- **ABOUT THIS TASK**
Copy the rows from their start up to and including the line with "in die Anhörung gegeben. Bis zum 7. August". Leave the pictures out of your answer.

- **MATERIAL PROVIDED**

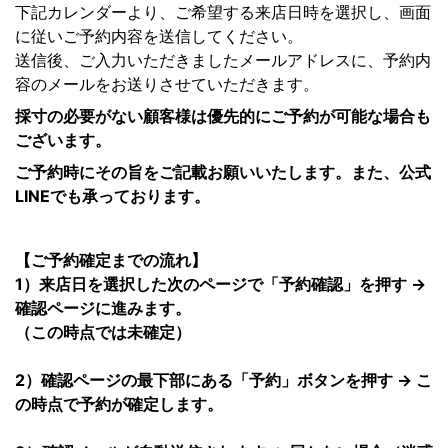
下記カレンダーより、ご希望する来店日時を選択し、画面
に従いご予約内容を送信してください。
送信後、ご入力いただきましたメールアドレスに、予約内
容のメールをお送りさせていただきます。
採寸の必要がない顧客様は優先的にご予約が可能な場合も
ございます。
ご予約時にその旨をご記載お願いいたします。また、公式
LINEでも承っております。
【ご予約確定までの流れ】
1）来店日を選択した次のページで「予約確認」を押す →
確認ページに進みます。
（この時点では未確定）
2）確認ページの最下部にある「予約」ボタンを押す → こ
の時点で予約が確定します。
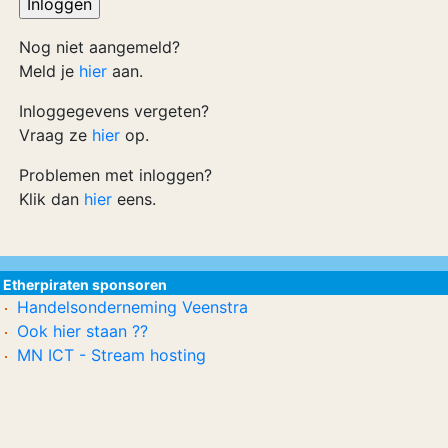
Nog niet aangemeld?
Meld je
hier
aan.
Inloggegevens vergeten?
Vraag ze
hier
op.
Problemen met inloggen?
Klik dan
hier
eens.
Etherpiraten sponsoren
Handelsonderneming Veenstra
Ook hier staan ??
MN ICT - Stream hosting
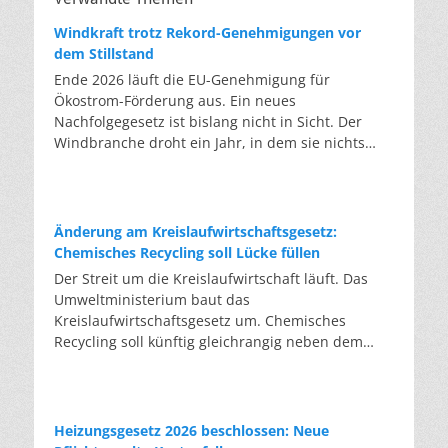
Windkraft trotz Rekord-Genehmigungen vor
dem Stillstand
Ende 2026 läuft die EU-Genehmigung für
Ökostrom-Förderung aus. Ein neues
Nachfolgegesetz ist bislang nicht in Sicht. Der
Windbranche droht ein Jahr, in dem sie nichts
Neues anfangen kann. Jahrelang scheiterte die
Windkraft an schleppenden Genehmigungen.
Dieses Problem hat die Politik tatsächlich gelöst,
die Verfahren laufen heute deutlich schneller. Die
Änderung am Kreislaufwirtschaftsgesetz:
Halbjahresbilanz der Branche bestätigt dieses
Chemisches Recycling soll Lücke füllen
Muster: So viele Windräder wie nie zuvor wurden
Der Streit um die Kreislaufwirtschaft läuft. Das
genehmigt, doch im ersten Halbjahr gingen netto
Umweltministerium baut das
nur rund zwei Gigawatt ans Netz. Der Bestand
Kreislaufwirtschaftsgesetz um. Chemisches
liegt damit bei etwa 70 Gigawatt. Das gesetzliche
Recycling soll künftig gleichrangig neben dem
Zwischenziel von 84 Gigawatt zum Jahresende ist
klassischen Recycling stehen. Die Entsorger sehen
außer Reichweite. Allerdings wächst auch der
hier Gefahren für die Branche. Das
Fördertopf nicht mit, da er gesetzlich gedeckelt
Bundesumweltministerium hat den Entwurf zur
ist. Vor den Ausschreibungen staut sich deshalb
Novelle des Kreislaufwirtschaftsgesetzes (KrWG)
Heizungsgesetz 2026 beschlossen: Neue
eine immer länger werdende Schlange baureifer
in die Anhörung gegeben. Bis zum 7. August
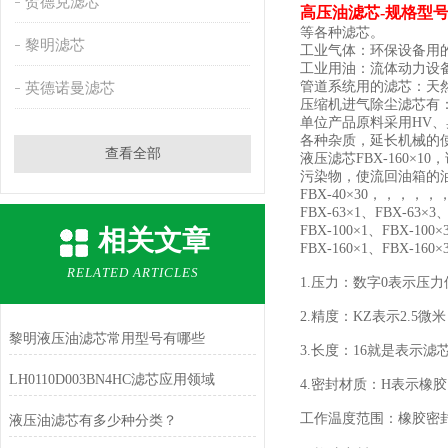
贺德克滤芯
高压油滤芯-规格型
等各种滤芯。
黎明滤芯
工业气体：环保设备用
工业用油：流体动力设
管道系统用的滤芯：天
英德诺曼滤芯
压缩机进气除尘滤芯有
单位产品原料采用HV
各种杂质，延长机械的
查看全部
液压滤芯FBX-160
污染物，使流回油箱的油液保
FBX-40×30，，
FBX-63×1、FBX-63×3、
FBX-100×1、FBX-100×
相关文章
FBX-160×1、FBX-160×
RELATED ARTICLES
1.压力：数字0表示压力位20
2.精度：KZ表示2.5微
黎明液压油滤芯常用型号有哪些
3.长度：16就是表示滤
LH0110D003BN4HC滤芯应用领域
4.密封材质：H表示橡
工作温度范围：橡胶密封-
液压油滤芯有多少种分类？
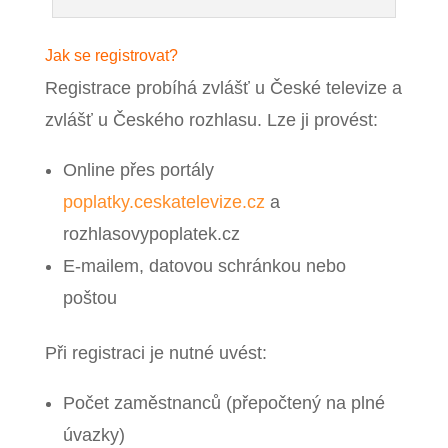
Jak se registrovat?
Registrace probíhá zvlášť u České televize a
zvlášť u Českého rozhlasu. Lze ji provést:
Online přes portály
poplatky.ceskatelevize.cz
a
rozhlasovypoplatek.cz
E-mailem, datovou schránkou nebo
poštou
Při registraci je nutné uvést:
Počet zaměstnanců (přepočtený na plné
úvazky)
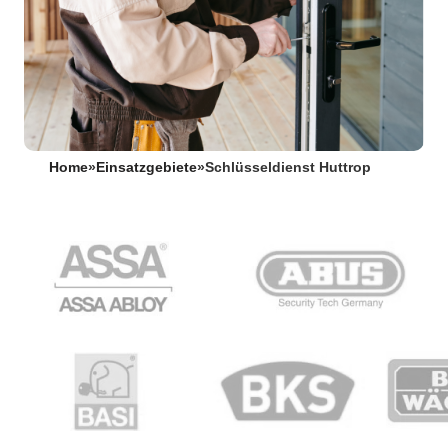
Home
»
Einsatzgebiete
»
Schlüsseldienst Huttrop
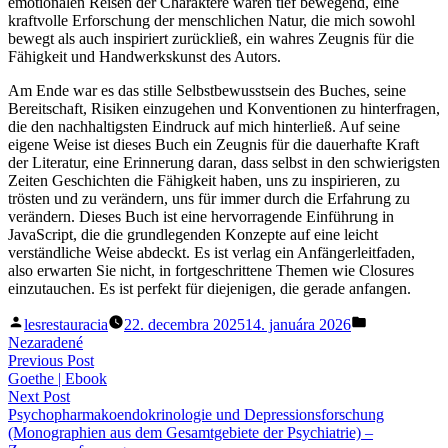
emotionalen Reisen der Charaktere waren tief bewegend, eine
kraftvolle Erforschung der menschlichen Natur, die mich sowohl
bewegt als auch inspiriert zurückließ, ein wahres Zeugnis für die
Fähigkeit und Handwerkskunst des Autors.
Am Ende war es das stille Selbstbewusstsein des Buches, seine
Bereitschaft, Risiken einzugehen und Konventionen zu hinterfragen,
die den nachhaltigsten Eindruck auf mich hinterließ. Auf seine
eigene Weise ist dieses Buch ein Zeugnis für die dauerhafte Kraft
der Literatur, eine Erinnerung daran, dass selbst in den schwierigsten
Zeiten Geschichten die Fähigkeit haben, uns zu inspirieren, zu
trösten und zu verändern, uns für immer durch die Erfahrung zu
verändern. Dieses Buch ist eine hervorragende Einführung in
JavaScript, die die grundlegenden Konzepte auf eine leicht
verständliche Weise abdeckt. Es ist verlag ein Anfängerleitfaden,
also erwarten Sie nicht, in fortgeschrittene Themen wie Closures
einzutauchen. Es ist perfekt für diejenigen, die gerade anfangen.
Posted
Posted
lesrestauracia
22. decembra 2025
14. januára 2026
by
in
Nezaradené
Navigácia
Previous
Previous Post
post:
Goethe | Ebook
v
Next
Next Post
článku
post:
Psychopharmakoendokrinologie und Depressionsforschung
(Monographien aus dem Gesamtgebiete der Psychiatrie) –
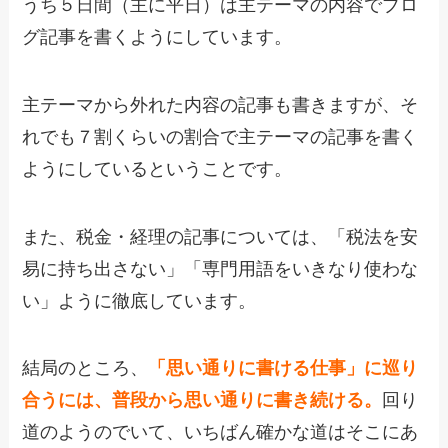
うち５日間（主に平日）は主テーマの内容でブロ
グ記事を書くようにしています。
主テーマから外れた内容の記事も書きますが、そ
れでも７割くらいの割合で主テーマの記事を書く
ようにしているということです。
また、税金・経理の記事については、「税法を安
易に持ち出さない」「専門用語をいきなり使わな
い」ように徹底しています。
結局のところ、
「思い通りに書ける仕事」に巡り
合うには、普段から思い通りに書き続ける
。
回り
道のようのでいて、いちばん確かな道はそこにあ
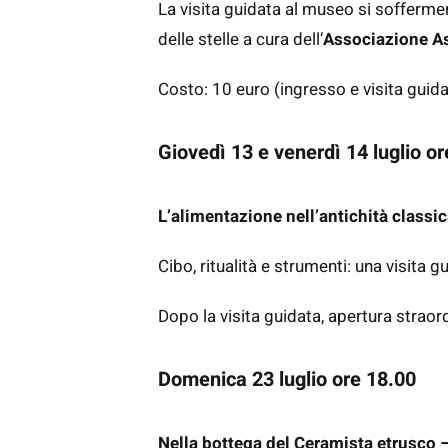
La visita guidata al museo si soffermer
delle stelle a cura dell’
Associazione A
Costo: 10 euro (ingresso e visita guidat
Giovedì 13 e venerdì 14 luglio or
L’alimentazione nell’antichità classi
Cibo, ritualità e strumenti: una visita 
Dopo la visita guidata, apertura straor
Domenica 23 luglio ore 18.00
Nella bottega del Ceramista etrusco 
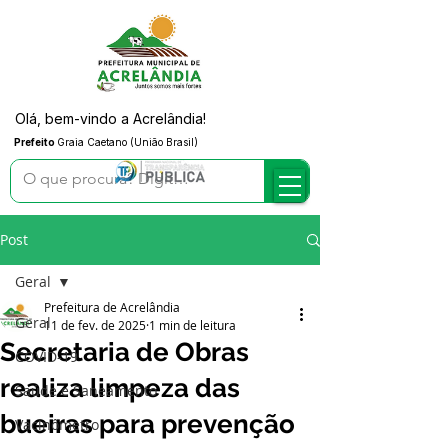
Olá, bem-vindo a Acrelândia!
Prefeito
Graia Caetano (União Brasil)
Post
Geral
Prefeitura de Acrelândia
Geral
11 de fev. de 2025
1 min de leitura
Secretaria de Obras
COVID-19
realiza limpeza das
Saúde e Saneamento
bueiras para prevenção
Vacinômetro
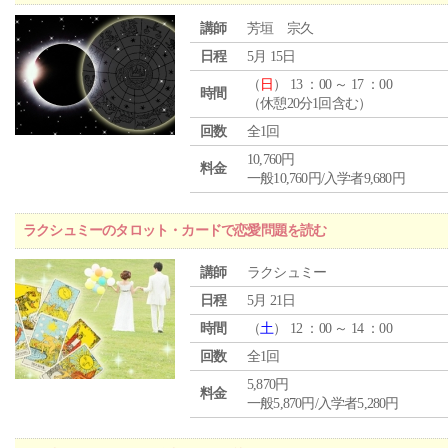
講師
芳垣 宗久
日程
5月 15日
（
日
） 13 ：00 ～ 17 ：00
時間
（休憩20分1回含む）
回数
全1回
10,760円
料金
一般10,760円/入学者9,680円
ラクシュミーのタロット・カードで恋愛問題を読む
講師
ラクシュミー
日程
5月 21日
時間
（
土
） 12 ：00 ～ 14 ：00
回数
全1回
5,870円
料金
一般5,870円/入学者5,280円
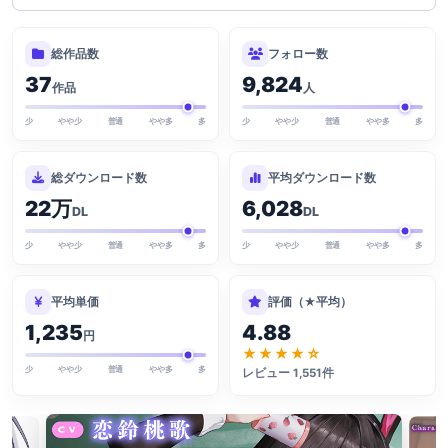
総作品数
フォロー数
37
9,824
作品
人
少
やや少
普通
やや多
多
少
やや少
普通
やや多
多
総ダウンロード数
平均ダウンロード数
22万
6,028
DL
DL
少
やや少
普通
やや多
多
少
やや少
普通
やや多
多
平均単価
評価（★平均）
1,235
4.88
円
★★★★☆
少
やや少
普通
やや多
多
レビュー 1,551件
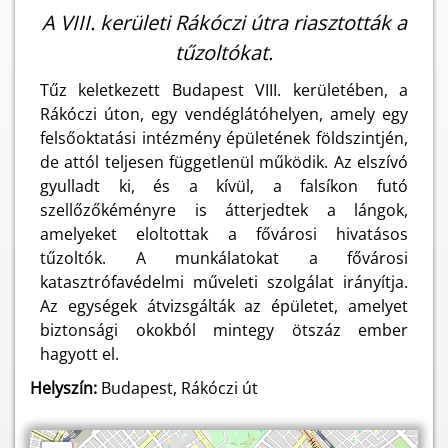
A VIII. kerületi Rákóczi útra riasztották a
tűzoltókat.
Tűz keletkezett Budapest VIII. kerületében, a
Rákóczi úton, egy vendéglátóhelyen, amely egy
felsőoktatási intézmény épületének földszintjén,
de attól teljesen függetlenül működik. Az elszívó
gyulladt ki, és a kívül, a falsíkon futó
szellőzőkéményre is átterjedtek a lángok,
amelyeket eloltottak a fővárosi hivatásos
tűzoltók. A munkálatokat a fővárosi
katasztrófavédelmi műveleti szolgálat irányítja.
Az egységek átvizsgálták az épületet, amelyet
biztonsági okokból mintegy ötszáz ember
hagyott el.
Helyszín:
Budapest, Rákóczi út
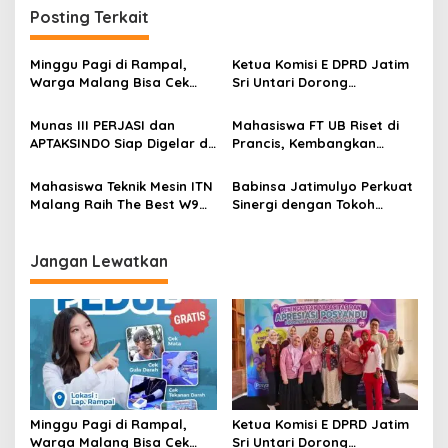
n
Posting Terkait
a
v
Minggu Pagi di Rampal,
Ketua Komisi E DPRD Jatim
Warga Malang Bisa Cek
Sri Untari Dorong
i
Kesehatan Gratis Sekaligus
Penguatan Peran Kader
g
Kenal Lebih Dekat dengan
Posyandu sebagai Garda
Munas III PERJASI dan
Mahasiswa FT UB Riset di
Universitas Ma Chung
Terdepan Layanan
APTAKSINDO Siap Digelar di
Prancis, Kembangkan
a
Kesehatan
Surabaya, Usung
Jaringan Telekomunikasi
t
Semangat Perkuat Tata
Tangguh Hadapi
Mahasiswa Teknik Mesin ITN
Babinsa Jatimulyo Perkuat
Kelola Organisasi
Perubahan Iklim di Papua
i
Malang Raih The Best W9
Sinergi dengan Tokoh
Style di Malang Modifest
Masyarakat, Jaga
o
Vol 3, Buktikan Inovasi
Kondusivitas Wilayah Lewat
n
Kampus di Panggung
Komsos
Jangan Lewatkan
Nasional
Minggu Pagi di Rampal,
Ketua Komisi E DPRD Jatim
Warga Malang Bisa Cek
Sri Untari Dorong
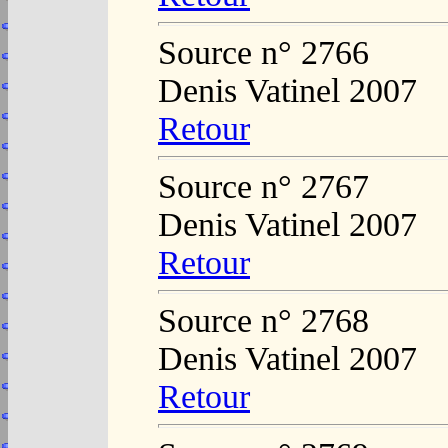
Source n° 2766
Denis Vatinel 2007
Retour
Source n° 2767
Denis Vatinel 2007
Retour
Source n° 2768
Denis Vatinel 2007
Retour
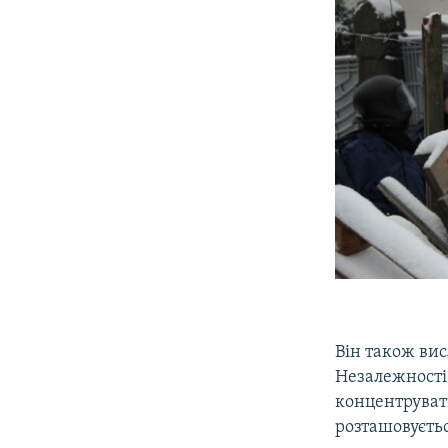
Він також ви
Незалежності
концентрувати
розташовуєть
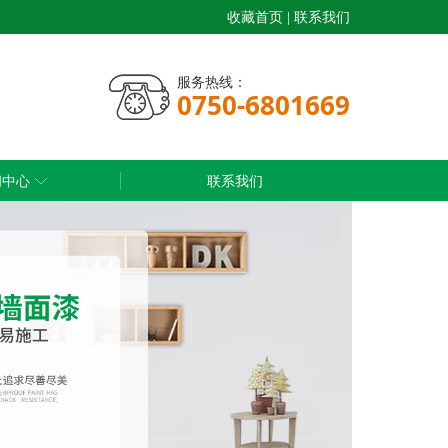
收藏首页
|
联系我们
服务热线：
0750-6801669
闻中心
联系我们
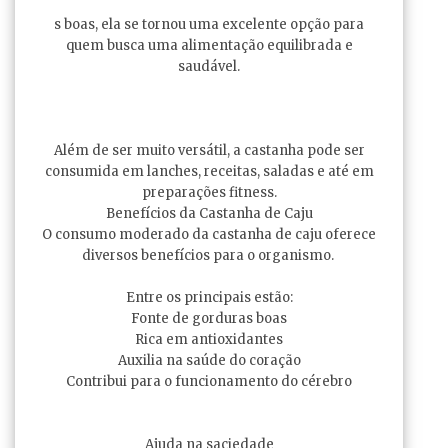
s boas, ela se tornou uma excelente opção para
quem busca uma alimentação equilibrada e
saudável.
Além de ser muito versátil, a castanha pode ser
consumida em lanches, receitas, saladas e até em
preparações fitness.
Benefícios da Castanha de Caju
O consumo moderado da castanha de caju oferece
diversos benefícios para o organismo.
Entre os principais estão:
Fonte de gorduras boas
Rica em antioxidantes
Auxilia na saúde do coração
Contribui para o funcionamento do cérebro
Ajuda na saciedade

- **TASK SOLUTION**
下記カレンダーより、ご希望する来店日時を選択し、画面
に従いご予約内容を送信してください。
送信後、ご入力いただきましたメールアドレスに、予約内
容のメールをお送りさせていただきます。
採寸の必要がない顧客様は優先的にご予約が可能な場合も
ございます。
ご予約時にその旨をご記載お願いいたします。また、公式
LINEでも承っております。
【ご予約確定までの流れ】
1）来店日を選択した次のページで「予約確認」を押す →
確認ページに進みます。
（この時点では未確定）
2）確認ページの最下部にある「予約」ボタンを押す → こ
の時点で予約が確定します。
Nog niet aangemeld?
Meld je
hier
aan.
Inloggegevens vergeten?
Vraag ze
hier
op.
Problemen met inloggen?
Klik dan
hier
eens.
Etherpiraten sponsoren
Handelsonderneming Veenstra
Ook hier staan ??
MN ICT - Stream hosting
Windkraft trotz Rekord-Genehmigungen vor
dem Stillstand
Ende 2026 läuft die EU-Genehmigung für
Ökostrom-Förderung aus. Ein neues
Nachfolgegesetz ist bislang nicht in Sicht. Der
Windbranche droht ein Jahr, in dem sie nichts
Neues anfangen kann. Jahrelang scheiterte die
Windkraft an schleppenden Genehmigungen.
Dieses Problem hat die Politik tatsächlich gelöst,
die Verfahren laufen heute deutlich schneller. Die
Änderung am Kreislaufwirtschaftsgesetz:
Halbjahresbilanz der Branche bestätigt dieses
Chemisches Recycling soll Lücke füllen
Muster: So viele Windräder wie nie zuvor wurden
Der Streit um die Kreislaufwirtschaft läuft. Das
genehmigt, doch im ersten Halbjahr gingen netto
Umweltministerium baut das
nur rund zwei Gigawatt ans Netz. Der Bestand
Kreislaufwirtschaftsgesetz um. Chemisches
liegt damit bei etwa 70 Gigawatt. Das gesetzliche
Recycling soll künftig gleichrangig neben dem
Zwischenziel von 84 Gigawatt zum Jahresende ist
klassischen Recycling stehen. Die Entsorger sehen
außer Reichweite. Allerdings wächst auch der
hier Gefahren für die Branche. Das
Fördertopf nicht mit, da er gesetzlich gedeckelt
Bundesumweltministerium hat den Entwurf zur
ist. Vor den Ausschreibungen staut sich deshalb
Novelle des Kreislaufwirtschaftsgesetzes (KrWG)
Heizungsgesetz 2026 beschlossen: Neue
eine immer länger werdende Schlange baureifer
in die Anhörung gegeben. Bis zum 7. August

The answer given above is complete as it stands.